The decision, although announced internally at a company conference several weeks ago, has attracted criticism from customers and staff since it was first reported last week.
Marketing Week and the brand’s own Facebook page has been inundated with comments from consumers with some threatening to boycott stores. Some describe the move as “irrelevant” and others accuse the brand of “alienating” core customers and staff suggesting HMV could have unintentionally caused a detrimental effect on customer service.
HMV marketing and e-commerce director Mark Hodgkinson insists that it has not “banned” tattoos, but expects “extreme body art” to be covered up as part of an updated appearance policy designed to make the shopping experience “inclusive for everybody”. He did, however, concede that HMV has “not got is message out clearly enough”.
The shift is part of HMV’s ongoing efforts, he continues, to transform itself from a record shop to a broader entertainment brand. It now sells more technology devices than music and hopes to present an image more in line with this in its stores.
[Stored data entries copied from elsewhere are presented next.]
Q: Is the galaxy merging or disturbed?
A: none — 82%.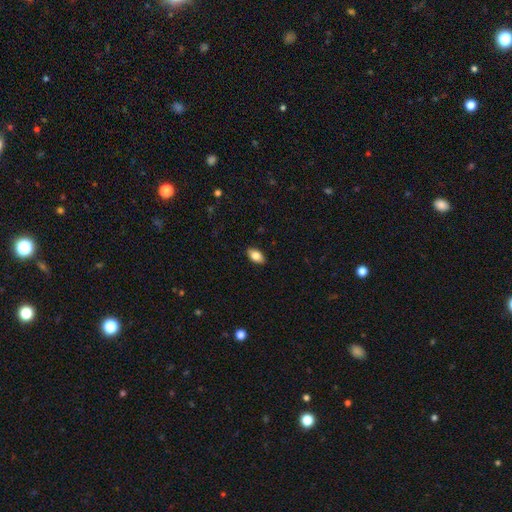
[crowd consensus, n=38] smooth_or_featured: smooth (p=0.87) [alt: featured or disk p=0.11]
how_rounded: in between (p=0.94) [alt: round p=0.06]
merging: none (p=0.89) [alt: minor disturbance p=0.08]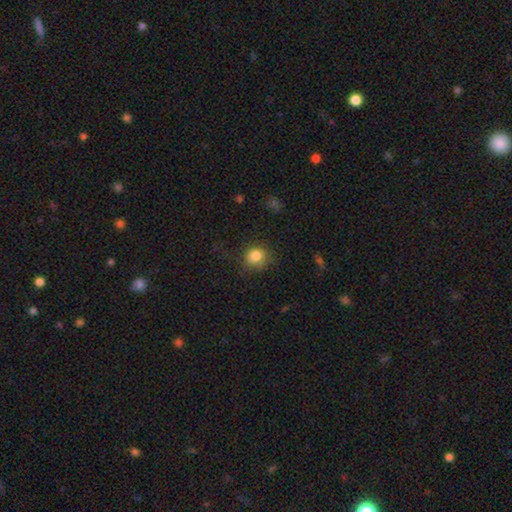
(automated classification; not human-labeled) Smooth or featured?
  - smooth: 83% *
  - star or artifact: 11%
  - featured or disk: 6%
How rounded?
  - round: 82% *
  - in between: 17%
  - cigar-shaped: 1%
Merging?
  - none: 74% *
  - minor disturbance: 17%
  - major disturbance: 7%
  - merger: 1%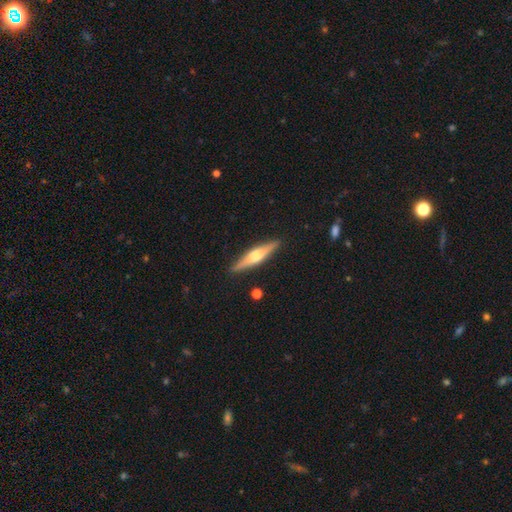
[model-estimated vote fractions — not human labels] smooth_or_featured: featured or disk (p=0.69) [alt: smooth p=0.26]
disk_edge_on: yes (p=0.97) [alt: no p=0.03]
edge_on_bulge: rounded (p=0.90) [alt: boxy p=0.07]
merging: none (p=0.90) [alt: minor disturbance p=0.07]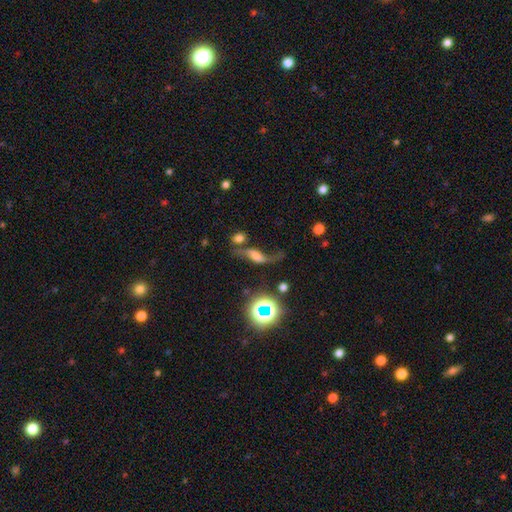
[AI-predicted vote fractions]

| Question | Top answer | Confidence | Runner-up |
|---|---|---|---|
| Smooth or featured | featured or disk | 56% | smooth (26%) |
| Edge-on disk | no | 86% | yes (14%) |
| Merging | none | 46% | major disturbance (23%) |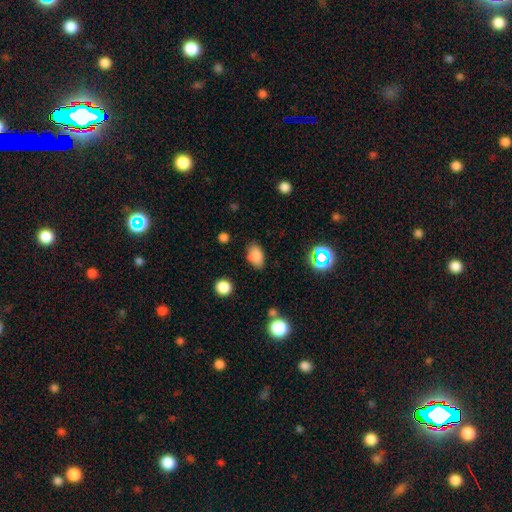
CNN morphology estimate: This is clearly a smooth galaxy (82%). How rounded: clearly in between (87%). Merging: likely none (79%).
It is introducing a new uniform to replaces the black t-shirts work by staff with red t-shirts in a move designed to introduce a “clearer and brighter” brand identity.
Hodgkinson told Marketing Week: “It’s [the change in policy] been taken out of context and sensationalised and we’ve given a wrong impression of what we want to do. The [appearance policy] is part of something bigger within HMV about being really welcoming and inclusive to customers and encouraging more diversity of customers and making them feel comfortable, welcomed and embraced by our stores.
“We will continue to embrace diversity in our colleagues – we have one of the least stringent codes in retail and we’ll continue to. – we’re just saying where it is too extreme, bear in mind we’re trying to attract broader customers and it could be something that would deter some customers.”
Retail analyst Neil Saunders says the move risks HMV losing even its most loyal customers who engage with staff regularly and appreciate their individuality compared with online players such as Amazon.
He adds: “HMV is a brand where people don’t care much about appearance of staff. They’ve got to be careful not to end up creating something too sterile and taking away from the differentiation the brand has.
If you transplanted HMV staff to John Lewis perhaps it wouldn’t work, but the service is very good in HMV because its people are interested in what their doing and passionate about technology, film and music. [Tattoos are] almost expected in HMV and so people judge the service they get rather than what someone looks like.”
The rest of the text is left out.